● Job:
Please rewrite everything from the line containing "text ~==================== [118, 190, 1122, 214]" down to the final line of the records, both included, as a numbered list, omitting any blank lines.
┌────────
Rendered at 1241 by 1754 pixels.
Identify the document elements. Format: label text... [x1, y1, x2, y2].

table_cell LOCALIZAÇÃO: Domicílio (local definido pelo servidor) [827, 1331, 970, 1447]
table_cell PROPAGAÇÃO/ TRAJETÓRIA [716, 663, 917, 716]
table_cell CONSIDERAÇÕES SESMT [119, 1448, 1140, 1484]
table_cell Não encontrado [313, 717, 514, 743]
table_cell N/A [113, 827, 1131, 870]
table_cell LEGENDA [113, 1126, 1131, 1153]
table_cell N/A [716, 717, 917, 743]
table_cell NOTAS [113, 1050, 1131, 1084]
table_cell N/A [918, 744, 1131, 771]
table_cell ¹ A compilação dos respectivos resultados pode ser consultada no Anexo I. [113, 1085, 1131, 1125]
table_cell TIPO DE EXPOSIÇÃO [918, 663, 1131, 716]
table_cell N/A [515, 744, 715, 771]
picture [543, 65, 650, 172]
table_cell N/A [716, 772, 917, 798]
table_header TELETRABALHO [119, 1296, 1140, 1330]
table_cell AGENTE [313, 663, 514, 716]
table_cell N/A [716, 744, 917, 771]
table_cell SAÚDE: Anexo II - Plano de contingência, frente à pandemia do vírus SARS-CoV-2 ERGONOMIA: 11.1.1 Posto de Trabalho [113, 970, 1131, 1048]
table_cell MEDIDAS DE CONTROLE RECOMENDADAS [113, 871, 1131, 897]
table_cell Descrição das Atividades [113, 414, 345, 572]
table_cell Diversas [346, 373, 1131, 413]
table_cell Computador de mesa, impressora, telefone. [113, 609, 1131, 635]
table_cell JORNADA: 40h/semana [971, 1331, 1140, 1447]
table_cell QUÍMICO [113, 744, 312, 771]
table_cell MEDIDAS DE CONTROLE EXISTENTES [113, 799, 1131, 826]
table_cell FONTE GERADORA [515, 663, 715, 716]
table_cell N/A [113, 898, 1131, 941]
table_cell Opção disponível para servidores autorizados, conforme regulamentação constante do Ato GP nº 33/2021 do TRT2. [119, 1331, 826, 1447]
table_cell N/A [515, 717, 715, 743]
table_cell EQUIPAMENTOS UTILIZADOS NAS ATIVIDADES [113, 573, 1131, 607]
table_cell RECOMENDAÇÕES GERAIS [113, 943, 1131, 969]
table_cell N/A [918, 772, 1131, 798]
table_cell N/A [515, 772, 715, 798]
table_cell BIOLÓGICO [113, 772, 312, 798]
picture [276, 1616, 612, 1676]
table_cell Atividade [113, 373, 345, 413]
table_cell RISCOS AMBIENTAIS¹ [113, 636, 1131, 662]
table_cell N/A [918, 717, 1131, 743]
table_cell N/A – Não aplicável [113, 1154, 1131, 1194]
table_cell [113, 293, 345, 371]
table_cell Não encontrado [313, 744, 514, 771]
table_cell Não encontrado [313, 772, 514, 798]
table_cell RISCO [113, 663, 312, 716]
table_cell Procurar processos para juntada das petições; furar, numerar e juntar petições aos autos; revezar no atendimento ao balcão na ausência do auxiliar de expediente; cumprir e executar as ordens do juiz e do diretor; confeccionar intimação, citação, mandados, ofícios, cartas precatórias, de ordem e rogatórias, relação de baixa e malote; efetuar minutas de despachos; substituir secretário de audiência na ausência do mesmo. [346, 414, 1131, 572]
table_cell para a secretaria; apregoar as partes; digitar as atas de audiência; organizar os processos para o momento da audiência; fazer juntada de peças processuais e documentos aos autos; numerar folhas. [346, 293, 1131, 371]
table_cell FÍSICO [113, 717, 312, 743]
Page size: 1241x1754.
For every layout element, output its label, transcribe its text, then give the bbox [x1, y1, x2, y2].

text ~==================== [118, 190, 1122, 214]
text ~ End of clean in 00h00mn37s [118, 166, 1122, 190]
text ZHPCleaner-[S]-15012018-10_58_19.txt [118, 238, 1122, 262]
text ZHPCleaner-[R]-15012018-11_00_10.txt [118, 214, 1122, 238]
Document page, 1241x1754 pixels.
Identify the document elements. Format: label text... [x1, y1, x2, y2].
└────────
● The result:
1. text ~==================== [118, 190, 1122, 214]
2. text ~ End of clean in 00h00mn37s [118, 166, 1122, 190]
3. text ZHPCleaner-[S]-15012018-10_58_19.txt [118, 238, 1122, 262]
4. text ZHPCleaner-[R]-15012018-11_00_10.txt [118, 214, 1122, 238]
5. Document page, 1241x1754 pixels.
6. Identify the document elements. Format: label text... [x1, y1, x2, y2].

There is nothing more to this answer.